## EXERCISE INSTRUCTIONS
Omit all pictures and give the records below again exactly as written.

[RECORDS FOR PROCESSING]

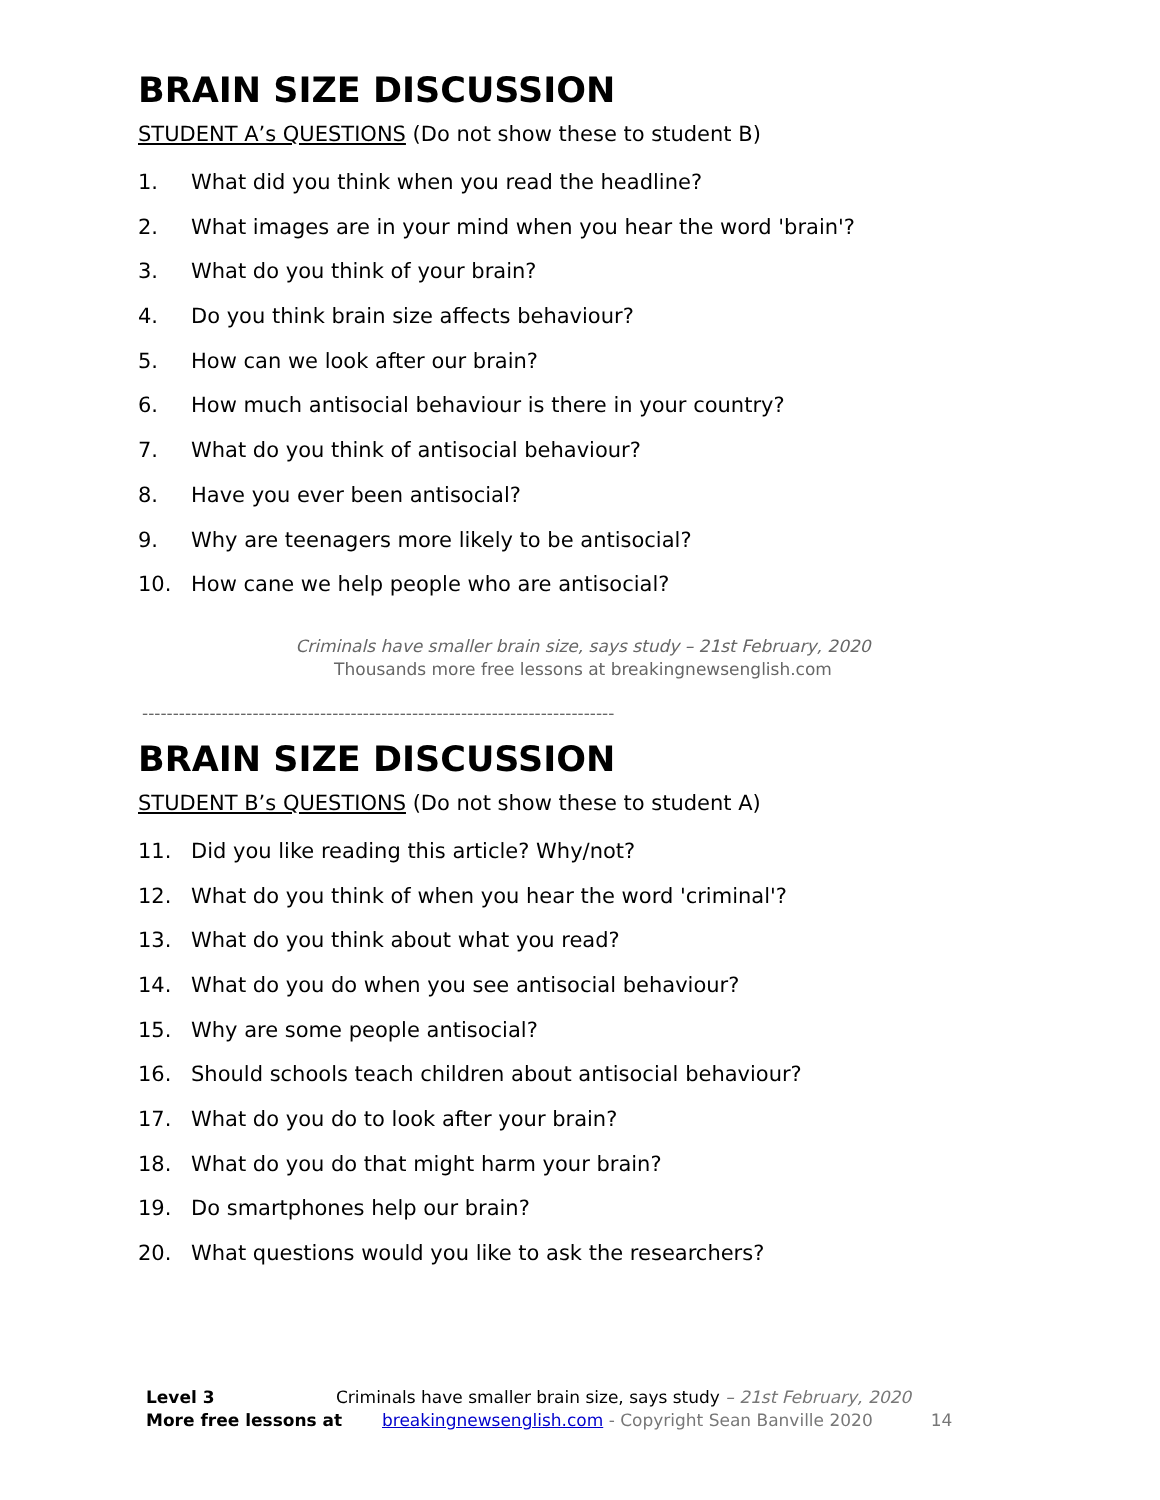BRAIN SIZE DISCUSSION
STUDENT A’s QUESTIONS (Do not show these to student B)
1. What did you think when you read the headline?
2. What images are in your mind when you hear the word 'brain'?
3. What do you think of your brain?
4. Do you think brain size affects behaviour?
5. How can we look after our brain?
6. How much antisocial behaviour is there in your country?
7. What do you think of antisocial behaviour?
8. Have you ever been antisocial?
9. Why are teenagers more likely to be antisocial?
10. How cane we help people who are antisocial?
Criminals have smaller brain size, says study – 21st February, 2020
Thousands more free lessons at breakingnewsenglish.com
-----------------------------------------------------------------------------
BRAIN SIZE DISCUSSION
STUDENT B’s QUESTIONS (Do not show these to student A)
11. Did you like reading this article? Why/not?
12. What do you think of when you hear the word 'criminal'?
13. What do you think about what you read?
14. What do you do when you see antisocial behaviour?
15. Why are some people antisocial?
16. Should schools teach children about antisocial behaviour?
17. What do you do to look after your brain?
18. What do you do that might harm your brain?
19. Do smartphones help our brain?
20. What questions would you like to ask the researchers?
Level 3 Criminals have smaller brain size, says study – 21st February, 2020
More free lessons at breakingnewsenglish.com - Copyright Sean Banville 2020 14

[/RECORDS FOR PROCESSING]

## RESPONSE
BRAIN SIZE DISCUSSION
STUDENT A’s QUESTIONS (Do not show these to student B)
1. What did you think when you read the headline?
2. What images are in your mind when you hear the word 'brain'?
3. What do you think of your brain?
4. Do you think brain size affects behaviour?
5. How can we look after our brain?
6. How much antisocial behaviour is there in your country?
7. What do you think of antisocial behaviour?
8. Have you ever been antisocial?
9. Why are teenagers more likely to be antisocial?
10. How cane we help people who are antisocial?
Criminals have smaller brain size, says study – 21st February, 2020
Thousands more free lessons at breakingnewsenglish.com
-----------------------------------------------------------------------------
BRAIN SIZE DISCUSSION
STUDENT B’s QUESTIONS (Do not show these to student A)
11. Did you like reading this article? Why/not?
12. What do you think of when you hear the word 'criminal'?
13. What do you think about what you read?
14. What do you do when you see antisocial behaviour?
15. Why are some people antisocial?
16. Should schools teach children about antisocial behaviour?
17. What do you do to look after your brain?
18. What do you do that might harm your brain?
19. Do smartphones help our brain?
20. What questions would you like to ask the researchers?
Level 3 Criminals have smaller brain size, says study – 21st February, 2020
More free lessons at breakingnewsenglish.com - Copyright Sean Banville 2020 14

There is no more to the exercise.